> **EXERCISE INSTRUCTIONS**
Go through the following data and transcribe exactly the stretch of lines from the one holding "Riggar seg for" to the one holding "framtidig vekst, sier Seagems-sjefen.", both included.

> **Collected data**
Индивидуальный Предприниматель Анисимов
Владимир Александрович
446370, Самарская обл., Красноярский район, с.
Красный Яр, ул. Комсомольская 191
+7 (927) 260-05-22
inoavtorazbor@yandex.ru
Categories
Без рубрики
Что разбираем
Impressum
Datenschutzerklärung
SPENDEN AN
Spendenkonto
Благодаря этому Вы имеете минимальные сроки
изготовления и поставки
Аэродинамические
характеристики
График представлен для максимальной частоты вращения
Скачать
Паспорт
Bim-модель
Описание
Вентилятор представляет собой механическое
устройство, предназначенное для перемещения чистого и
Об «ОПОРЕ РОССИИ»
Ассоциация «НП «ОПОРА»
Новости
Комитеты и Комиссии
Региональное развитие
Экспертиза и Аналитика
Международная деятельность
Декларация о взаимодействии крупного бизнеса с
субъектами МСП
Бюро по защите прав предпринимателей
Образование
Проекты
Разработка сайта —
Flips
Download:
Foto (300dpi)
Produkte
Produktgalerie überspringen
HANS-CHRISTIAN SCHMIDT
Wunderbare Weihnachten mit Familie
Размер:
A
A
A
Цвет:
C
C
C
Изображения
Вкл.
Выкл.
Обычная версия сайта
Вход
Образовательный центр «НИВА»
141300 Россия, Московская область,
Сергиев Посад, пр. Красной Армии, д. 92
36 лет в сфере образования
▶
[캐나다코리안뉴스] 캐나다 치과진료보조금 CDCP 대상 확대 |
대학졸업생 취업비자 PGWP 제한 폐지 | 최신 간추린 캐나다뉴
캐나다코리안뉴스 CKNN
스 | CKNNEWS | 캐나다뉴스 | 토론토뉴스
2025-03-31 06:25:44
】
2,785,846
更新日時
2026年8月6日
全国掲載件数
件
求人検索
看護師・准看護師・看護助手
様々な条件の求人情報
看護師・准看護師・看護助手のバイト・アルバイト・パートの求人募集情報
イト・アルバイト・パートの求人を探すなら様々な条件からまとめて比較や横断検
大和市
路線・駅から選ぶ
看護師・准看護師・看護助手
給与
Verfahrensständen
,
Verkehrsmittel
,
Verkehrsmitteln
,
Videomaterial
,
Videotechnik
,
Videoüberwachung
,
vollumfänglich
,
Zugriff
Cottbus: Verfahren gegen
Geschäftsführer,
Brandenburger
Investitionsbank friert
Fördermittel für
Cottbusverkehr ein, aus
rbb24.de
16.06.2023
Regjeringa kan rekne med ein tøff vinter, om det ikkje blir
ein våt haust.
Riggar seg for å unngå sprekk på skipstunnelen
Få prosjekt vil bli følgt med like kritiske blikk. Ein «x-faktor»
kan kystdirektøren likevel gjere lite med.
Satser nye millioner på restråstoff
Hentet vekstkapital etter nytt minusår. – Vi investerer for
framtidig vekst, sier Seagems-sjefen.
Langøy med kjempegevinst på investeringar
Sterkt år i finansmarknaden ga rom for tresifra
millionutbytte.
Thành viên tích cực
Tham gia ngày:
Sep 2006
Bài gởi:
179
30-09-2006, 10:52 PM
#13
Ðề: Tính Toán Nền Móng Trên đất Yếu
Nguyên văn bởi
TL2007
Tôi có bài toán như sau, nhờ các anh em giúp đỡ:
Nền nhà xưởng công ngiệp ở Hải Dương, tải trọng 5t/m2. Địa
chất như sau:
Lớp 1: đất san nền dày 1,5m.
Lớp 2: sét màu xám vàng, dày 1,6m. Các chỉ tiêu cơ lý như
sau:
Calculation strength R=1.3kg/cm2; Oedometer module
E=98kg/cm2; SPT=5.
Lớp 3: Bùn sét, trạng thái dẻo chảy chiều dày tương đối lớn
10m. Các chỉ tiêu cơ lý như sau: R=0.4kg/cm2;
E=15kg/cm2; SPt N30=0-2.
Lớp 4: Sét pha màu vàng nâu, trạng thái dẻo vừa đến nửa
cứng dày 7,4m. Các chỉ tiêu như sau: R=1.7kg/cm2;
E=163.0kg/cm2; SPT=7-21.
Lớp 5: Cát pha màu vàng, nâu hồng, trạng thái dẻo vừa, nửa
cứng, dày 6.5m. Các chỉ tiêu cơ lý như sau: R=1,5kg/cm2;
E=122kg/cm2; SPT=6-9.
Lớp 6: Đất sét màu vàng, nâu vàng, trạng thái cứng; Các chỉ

> **FINISHED TASK**
Riggar seg for å unngå sprekk på skipstunnelen
Få prosjekt vil bli følgt med like kritiske blikk. Ein «x-faktor»
kan kystdirektøren likevel gjere lite med.
Satser nye millioner på restråstoff
Hentet vekstkapital etter nytt minusår. – Vi investerer for
framtidig vekst, sier Seagems-sjefen.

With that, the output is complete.